Alan Mandel (’79) wanted to go to Dartmouth Medical School (now the Geisel School of Medicine at Dartmouth) and he wouldn’t take “no” for an answer. The second time he applied, an admissions office interviewer asked what he would do if not accepted. “You’ll see my application again,” he replied.

Alan Mandel ’79
Alan Mandel (’79)

Mandel’s persistence paid off. After being waitlisted he was accepted at the last moment and began his journey toward becoming a physician—a dream he’d held since childhood. As an expression of his gratitude and a desire to help future students, Mandel recently established a planned gift to endow a scholarship at the Geisel School of Medicine.
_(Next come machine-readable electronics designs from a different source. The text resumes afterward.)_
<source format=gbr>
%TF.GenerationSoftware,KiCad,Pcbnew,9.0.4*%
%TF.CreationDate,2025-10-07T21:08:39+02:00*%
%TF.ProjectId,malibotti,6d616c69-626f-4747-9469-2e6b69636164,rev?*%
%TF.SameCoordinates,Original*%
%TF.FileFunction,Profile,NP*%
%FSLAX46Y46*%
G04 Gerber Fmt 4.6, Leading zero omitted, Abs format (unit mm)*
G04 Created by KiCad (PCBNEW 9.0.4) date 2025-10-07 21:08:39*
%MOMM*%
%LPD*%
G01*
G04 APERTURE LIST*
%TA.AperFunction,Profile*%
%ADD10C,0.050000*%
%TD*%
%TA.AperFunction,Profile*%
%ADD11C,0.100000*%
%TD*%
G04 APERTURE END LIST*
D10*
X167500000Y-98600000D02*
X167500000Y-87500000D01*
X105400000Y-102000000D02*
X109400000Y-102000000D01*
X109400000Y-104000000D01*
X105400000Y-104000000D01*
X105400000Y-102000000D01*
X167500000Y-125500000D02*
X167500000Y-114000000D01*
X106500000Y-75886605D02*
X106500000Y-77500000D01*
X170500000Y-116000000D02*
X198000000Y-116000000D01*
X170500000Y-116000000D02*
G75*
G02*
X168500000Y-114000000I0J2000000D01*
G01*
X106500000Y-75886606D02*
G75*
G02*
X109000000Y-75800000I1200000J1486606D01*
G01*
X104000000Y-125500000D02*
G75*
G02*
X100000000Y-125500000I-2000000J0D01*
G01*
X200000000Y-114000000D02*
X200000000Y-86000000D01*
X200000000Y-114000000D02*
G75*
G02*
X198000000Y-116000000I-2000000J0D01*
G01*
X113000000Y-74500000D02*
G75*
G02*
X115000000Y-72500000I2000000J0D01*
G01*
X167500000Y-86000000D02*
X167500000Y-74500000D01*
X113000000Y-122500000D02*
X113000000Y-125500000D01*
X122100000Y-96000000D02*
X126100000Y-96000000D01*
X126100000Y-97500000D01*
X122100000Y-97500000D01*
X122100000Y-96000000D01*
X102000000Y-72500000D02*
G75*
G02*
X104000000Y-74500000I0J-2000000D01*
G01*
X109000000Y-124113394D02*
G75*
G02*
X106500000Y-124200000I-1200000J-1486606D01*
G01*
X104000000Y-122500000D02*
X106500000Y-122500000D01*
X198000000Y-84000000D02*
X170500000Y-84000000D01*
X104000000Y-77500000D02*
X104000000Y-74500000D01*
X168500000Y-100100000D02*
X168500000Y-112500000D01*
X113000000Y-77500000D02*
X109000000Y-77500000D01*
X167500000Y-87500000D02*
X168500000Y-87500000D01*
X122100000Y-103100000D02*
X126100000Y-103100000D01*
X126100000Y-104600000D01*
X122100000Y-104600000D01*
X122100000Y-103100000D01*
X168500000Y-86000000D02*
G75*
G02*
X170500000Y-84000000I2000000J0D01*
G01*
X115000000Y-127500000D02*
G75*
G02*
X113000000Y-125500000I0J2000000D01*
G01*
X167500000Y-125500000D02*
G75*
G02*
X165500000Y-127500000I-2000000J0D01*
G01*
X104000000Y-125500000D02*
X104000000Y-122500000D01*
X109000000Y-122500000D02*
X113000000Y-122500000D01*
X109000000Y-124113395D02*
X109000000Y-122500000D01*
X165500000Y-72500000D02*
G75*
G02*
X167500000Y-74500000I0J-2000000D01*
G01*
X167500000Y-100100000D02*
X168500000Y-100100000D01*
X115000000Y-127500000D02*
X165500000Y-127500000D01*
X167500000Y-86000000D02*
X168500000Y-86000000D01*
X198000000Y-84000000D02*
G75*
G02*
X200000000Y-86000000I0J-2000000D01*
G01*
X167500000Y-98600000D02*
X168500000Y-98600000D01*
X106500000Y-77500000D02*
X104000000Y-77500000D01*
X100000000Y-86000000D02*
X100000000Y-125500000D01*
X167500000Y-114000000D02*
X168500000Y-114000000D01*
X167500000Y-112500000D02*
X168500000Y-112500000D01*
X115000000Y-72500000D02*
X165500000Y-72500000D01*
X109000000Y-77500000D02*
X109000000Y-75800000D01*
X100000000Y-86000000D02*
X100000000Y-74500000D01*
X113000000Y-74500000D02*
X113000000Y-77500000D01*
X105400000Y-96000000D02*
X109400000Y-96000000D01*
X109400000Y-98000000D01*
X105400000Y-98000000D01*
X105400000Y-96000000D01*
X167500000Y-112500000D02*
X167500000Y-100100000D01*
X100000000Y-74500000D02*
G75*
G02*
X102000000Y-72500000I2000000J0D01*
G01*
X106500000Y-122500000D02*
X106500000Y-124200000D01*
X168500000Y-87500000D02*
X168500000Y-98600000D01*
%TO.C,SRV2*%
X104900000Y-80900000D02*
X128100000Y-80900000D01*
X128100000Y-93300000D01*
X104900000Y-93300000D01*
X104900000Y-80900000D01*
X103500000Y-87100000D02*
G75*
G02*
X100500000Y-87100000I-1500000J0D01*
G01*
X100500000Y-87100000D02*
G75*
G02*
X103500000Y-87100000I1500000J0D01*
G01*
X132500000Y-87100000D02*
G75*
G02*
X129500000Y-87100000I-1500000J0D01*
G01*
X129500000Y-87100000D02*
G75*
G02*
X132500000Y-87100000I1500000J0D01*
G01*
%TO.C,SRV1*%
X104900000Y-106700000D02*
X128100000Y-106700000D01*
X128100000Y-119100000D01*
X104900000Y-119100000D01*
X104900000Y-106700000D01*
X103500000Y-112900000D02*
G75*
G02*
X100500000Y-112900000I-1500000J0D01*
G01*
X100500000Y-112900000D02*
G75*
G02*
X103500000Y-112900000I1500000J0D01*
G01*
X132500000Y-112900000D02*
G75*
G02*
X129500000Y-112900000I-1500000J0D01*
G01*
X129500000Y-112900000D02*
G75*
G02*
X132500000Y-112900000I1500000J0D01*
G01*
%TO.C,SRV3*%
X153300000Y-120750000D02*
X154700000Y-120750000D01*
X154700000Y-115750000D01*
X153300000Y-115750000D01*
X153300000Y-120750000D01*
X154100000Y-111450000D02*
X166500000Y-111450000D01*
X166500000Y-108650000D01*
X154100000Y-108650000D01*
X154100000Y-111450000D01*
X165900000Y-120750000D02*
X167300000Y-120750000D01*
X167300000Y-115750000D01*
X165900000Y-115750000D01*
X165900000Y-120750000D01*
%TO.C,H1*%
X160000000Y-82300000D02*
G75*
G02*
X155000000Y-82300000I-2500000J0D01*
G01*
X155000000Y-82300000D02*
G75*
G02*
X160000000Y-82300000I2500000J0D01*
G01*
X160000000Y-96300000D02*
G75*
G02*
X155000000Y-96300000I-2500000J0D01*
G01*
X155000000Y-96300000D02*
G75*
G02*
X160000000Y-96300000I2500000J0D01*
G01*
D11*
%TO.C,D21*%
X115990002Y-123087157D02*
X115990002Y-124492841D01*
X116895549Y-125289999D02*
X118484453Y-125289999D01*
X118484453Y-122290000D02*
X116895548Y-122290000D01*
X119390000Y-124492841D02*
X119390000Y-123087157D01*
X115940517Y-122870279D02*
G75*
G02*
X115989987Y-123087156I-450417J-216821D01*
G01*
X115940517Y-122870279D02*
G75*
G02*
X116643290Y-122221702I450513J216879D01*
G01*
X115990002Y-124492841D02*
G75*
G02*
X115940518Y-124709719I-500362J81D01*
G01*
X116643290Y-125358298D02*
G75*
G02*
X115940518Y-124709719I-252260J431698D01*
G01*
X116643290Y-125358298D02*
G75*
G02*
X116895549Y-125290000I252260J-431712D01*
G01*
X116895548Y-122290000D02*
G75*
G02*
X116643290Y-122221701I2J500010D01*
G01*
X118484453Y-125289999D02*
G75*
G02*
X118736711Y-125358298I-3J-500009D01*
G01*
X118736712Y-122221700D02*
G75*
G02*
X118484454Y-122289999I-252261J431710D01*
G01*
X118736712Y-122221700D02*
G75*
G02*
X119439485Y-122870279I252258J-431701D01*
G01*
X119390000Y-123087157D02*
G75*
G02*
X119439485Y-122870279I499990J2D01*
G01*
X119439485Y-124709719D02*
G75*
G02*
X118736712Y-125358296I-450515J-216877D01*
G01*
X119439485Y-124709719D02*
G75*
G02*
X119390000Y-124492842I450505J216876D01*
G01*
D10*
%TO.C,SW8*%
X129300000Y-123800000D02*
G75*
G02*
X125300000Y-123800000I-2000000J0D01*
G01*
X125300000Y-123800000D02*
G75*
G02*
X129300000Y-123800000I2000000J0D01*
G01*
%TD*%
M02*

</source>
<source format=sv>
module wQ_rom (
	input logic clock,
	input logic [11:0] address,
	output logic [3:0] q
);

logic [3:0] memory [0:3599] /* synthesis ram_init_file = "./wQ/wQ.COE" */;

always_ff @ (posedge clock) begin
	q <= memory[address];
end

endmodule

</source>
“Studying at Dartmouth was like coming home,” says Mandel, who was born and raised in New Hampshire. He was in graduate school for experimental pathology at the University of California, San Diego, when he got the call telling him he was accepted. “Classes were small, and instructors made time to answer questions and discuss issues. Every time I rotated through a specialty, the faculty were so enthusiastic that I was sure I wanted to pursue that particular field of medicine.”
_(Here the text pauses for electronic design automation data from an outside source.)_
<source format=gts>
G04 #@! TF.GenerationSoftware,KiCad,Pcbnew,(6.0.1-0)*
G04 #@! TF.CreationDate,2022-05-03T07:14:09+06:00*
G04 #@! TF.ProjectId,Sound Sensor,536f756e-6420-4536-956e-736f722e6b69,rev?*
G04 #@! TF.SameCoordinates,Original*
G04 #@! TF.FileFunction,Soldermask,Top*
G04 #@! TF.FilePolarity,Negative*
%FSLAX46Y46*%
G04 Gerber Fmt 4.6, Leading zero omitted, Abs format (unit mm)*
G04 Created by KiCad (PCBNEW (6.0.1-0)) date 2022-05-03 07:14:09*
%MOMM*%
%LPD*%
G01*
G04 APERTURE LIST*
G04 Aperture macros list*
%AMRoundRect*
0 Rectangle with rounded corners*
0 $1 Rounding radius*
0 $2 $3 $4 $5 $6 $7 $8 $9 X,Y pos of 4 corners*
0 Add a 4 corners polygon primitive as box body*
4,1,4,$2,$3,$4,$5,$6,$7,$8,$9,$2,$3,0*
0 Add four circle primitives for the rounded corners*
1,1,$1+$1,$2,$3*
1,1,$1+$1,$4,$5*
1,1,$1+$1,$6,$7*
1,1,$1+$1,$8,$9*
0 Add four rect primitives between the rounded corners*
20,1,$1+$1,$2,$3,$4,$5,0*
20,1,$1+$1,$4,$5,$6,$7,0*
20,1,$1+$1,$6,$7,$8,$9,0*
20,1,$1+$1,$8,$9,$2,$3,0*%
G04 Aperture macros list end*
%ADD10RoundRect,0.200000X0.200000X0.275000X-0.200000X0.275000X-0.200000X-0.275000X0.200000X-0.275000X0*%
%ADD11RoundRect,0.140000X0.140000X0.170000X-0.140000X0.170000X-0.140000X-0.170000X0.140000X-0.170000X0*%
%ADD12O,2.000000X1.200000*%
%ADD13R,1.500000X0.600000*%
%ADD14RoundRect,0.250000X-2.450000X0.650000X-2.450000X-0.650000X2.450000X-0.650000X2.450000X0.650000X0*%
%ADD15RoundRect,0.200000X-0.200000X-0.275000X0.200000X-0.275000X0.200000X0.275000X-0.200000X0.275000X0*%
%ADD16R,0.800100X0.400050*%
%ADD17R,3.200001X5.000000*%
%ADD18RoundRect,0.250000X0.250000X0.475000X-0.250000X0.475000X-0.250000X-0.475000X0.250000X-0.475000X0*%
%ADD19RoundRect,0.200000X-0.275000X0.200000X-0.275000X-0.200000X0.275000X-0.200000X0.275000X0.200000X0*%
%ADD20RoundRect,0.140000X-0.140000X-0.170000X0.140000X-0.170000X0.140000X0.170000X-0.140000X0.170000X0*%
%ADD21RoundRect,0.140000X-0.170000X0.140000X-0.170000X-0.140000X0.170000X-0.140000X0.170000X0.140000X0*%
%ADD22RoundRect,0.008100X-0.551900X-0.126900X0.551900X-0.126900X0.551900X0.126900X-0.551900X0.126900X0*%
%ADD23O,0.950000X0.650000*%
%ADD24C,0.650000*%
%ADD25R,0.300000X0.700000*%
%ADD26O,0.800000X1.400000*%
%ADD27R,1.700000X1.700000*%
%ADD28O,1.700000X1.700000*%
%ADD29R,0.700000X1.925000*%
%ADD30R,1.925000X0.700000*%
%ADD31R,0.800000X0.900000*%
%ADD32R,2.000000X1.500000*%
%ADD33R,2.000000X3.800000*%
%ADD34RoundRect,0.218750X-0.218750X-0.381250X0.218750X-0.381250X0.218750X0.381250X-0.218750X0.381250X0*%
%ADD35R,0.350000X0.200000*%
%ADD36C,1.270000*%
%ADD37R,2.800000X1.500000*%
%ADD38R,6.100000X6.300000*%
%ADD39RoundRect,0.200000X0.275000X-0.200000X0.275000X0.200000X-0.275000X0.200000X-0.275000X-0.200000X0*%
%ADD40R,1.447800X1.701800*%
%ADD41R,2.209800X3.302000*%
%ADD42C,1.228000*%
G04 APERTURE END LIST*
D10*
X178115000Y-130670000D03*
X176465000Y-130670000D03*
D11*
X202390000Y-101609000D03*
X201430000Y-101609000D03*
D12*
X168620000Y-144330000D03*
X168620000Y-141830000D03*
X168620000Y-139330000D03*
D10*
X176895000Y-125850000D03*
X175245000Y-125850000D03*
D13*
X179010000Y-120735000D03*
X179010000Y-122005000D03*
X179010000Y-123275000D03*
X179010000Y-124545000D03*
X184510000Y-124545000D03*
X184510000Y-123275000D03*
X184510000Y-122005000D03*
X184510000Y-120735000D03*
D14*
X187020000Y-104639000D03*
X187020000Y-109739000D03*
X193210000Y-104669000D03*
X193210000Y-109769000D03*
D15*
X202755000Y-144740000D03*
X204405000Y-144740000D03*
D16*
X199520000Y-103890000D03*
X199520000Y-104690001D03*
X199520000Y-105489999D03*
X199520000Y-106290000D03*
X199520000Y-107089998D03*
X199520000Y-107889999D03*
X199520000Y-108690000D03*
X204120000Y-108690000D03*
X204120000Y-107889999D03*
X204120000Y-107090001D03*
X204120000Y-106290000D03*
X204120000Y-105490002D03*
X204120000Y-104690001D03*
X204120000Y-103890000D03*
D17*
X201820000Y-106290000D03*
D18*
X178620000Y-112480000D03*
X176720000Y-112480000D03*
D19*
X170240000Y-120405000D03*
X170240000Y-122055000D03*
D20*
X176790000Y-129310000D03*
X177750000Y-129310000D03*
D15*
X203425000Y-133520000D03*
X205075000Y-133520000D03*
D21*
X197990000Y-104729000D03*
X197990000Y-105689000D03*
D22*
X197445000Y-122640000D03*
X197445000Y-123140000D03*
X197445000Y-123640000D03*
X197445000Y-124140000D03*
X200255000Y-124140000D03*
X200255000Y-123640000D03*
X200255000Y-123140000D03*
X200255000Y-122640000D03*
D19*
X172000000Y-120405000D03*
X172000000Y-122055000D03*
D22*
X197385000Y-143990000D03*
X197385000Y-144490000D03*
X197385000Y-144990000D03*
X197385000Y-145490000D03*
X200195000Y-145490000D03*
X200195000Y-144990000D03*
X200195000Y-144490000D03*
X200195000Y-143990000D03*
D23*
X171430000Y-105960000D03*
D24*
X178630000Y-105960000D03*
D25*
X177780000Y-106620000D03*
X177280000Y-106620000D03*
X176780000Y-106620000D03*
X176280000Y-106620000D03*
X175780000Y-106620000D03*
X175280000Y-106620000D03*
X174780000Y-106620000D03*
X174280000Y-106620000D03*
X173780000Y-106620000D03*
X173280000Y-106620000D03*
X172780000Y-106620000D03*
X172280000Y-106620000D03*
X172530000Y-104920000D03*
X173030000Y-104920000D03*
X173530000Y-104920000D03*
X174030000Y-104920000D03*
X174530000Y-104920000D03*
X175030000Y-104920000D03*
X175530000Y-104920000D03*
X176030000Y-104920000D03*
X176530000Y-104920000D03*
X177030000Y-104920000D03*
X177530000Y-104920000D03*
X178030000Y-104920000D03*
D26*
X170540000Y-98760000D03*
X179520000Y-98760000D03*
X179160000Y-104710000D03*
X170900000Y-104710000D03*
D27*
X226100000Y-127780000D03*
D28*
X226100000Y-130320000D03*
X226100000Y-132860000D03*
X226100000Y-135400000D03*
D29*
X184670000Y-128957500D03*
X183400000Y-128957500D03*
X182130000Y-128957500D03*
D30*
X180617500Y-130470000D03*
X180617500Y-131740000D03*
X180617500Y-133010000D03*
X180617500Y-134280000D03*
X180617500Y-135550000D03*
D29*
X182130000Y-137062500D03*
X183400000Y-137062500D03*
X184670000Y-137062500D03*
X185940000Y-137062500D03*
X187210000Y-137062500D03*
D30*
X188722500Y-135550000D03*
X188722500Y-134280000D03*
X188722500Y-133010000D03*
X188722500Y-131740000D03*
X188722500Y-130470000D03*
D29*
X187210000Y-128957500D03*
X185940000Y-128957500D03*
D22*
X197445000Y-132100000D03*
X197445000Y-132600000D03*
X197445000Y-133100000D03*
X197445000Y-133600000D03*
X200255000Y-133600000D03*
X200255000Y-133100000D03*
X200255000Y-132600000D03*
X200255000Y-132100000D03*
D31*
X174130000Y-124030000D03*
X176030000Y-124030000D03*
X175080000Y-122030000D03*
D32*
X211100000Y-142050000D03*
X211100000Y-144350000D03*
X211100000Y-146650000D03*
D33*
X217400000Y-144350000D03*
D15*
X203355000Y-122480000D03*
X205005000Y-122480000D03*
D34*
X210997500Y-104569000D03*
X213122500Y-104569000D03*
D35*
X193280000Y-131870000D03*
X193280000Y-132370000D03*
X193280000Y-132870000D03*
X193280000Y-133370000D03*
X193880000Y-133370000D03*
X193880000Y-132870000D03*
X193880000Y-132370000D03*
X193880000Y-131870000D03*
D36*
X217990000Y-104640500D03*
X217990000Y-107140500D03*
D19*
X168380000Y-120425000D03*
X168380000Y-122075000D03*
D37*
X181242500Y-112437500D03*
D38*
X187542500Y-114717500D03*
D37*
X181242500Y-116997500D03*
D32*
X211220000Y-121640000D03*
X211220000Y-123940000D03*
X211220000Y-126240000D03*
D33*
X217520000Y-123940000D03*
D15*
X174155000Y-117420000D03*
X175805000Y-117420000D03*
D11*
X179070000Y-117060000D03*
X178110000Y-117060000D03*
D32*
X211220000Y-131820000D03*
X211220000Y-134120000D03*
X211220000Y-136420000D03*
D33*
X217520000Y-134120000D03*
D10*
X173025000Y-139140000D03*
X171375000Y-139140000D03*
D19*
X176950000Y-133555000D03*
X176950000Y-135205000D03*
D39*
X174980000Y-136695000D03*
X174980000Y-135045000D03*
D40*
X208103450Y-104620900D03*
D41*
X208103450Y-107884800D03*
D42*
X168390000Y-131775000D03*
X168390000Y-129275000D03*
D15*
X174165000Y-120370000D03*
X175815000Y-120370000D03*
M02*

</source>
Mandel, who is now an anesthesiologist in Poughkeepsie, N.Y., funded his own medical education with an Army scholarship and loans. After graduation, he did his medical internship in the Army and served as a flight surgeon before choosing anesthesiology. He then headed to Beth Israel Hospital (now Beth Israel Deaconess Medical Center) in Boston to complete his training.

A lot has changed at the Medical School since the late 1970s, but small classes, enthusiastic faculty, and students passionate about becoming physicians are as much a part of its character as ever.

“Now it’s my turn to give the next generation the opportunity that I had,” says Mandel, “a great beginning to a lifetime of practicing medicine.”